Masticbarbus

Scientific classification
- Kingdom: Animalia
- Phylum: Chordata
- Class: Actinopterygii
- Order: Cypriniformes
- Family: Cyprinidae
- Subfamily: Acrossocheilinae
- Genus: Masticbarbus Tang, 1942
- Type species: Masticbarbus pentafasciatus Tang, 1942
- Species: See text.

= Masticbarbus =

Genus of fishes

Masticbarbus is a genus of ray-finned fish in the family Cyprinidae (carps, minnows and allies), native to Vietnam and southern China.

== Species ==
Masticbarbus was previously a synonym of Acrossocheilus, but has recently been resurrected, and it currently contains the following four species:

- Masticbarbus clivosius (Lin, 1935)
- Masticbarbus iridescens (Nichols & Pope, 1927)
- Masticbarbus longipinnis (Wu, 1939)
- Masticbarbus microstoma (Pellegrin & Chevey, 1936)
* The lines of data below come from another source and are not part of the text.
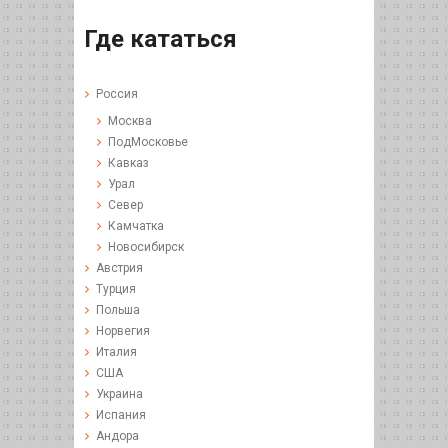
Где кататься
Россия
Москва
ПодМосковье
Кавказ
Урал
Север
Камчатка
Новосибирск
Австрия
Турция
Польша
Норвегия
Италия
США
Украина
Испания
Андора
The type species of Masticbarbus was called Masticbarbus pentafasciatus upon its description; this binomial is now under the synonymy of M. longipinnis (Wu, 1939).

== Habitat ==
All but one species in this genus live exclusively in freshwater habitats; the exception is M. iridescens, which can live in both freshwater and brackish environments.